Não vejo eu ou você como responsáveis ou culpadas por nada do que ocorreu e eu não soube lidar, era algo novo para as duas e os ajustes de rota aconteceram para ambas. Aquilo que se vive e faz pela primeira vez exige seu tempo de maturação e aprendizado. Não sabia como conversar algo que eu ainda não entendia o porque. Pra ser sincera até hoje ainda tento entender e achar a melhor forma de expressar. 

Por todo esse tempo sempre me recordava dos primeiros meses em que nos conhecemos, era a minha forma de renovar o sentimento e seguir em frente. Mas lá no fundo eu sabia que em algum momento esse espinho não iria me deixar continuar caminhando ao seu lado. Um misto entre querer continuar e insistir ao mesmo tempo que sentia um cansaço de tirar o fôlego.
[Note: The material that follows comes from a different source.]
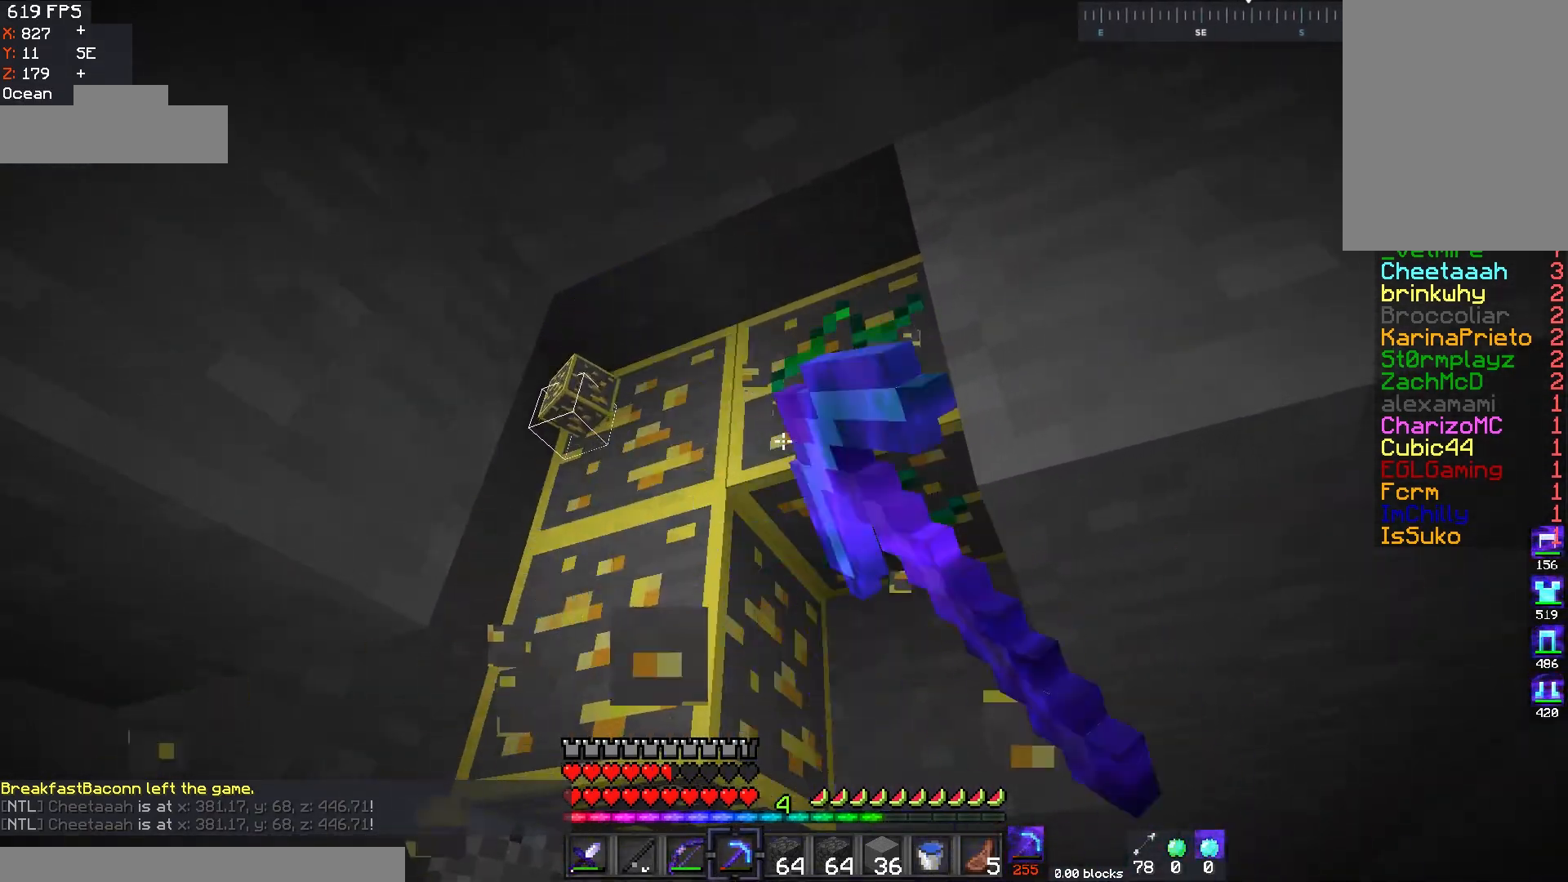
{"keys": [], "mouse": ["left"], "events": []}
E por favor, não entenda isso ao avesso, o amor sempre existiu e foi isso que me manteve ao seu lado por todo esse tempo, mas a exaustão foi minando os dias bonitos.   

Esse ano diante de tudo o que aconteceu cheguei a conclusão de que tem horas que é melhor soltar ao invés de segurar, me machucar e machucar ainda mais você. Até porque chegamos num ponto que todo mel foi se revirando em fel, e tudo o que conversavamos se tornava amargo. 

Com certeza estou atrasada para te enviar essas palavras, atrasada em por isso a mesa, mas você foi e é uma das pessoas mais importantes na minha vida.   


terça-feira, 5 de novembro de 2024

Estou com sintomas de saudades

Depois de um intervalo enorme sem escrever no blog, voltei. Não sei se voltei pra ficar, mas com certeza aqui, aqui é o meu lugar.

Por um acaso do destino, daqueles que não são mera coincidência, me lembrei que eu gosto de escrever, mas que nos últimos anos tenho visitado cada vez menos meus momentos de escrita livre e desabafos. 2024 com todo seu charme me virou de cabeça para baixo e nesse sacolejar apareceram inúmeras coisas que eu gosto de fazer e que foram deixadas para trás. Ouvir música, dançar e cantar sem medo de fazer barulho, olhar para o céu sem compromisso, ler simplesmente por ler, e me encantar pela diversidade e caos do mundo são algumas delas.  


Mudamos ao longo do tempo e as vezes nem percebemos que aquilo que deixamos de lado era o motivo de sorrisos, o que nos mantinha seguindo com a mente quieta, a espinha ereta e o coração tranquilo.

Os dias vão passando e quando vemos o que antes fazia todo sentido para nós fica esquecido dentro da gaveta. A poeira do tempo vai tomando conta, e hábitos, rotinas, vão sendo esquecidos como que envoltos em neblina. 

Quanto tempo leva para lembrar o que nos faz bem e ficou para trás?

Um dia, como que por acaso tropeçamos em acontecimentos que nos lembram aquilo que faziamos com tanta disposição. Como se o universo desse em um empurrãozinho em nos recordar o que nos aproxima da nossa essência, o que nos faz perder a hora de dormir sem tomar café. Ele lembra o que te move com prazer, sem esforço, como que em um grande fluxo.

O que te move com prazer?


Respiro entre uma palavra e outra como quem volta a andar de bicicleta depois de aprender na infância. A delícia do vento passando pelo rosto e a sensação de que não se esquece aquilo que se ama. Da mesma forma, os dedos no teclado se deliciam em ver as palavras surgindo na folha em branco, como que saudosos abraçam até os tropeços de uma pessoa enferrujada.


Estou com sintomas de saudade

Saudades de mim. Saudades do que esqueci.



Obs.: Para o/a leitor/a de plantão, recomendo os textos com a memória fresca de músicas brasileiras. Algumas frases vão soar melhor assim.



É preciso saber viver

Na contracapa da vida, em letras miúdas e quase no rodapé está escrito,

"Enquanto respirar, lembre-se, é sobre-viver

sobre

viver"

Pensei então com meu botões, sobre viver, não é apenas sobreviver. É sobre estar no tempo imensurável e espaço in-finito incompreensível a mente humana de uma forma que vai além da sobrevivência, algo a mais do que a busca pela água, comida e abrigo. 

É sobre-a-vivência. 

Me arrisco a dizer que é mais o Como, do que o por que, quando e para quê.

Mas como viver onde exigem que só sobrevivemos?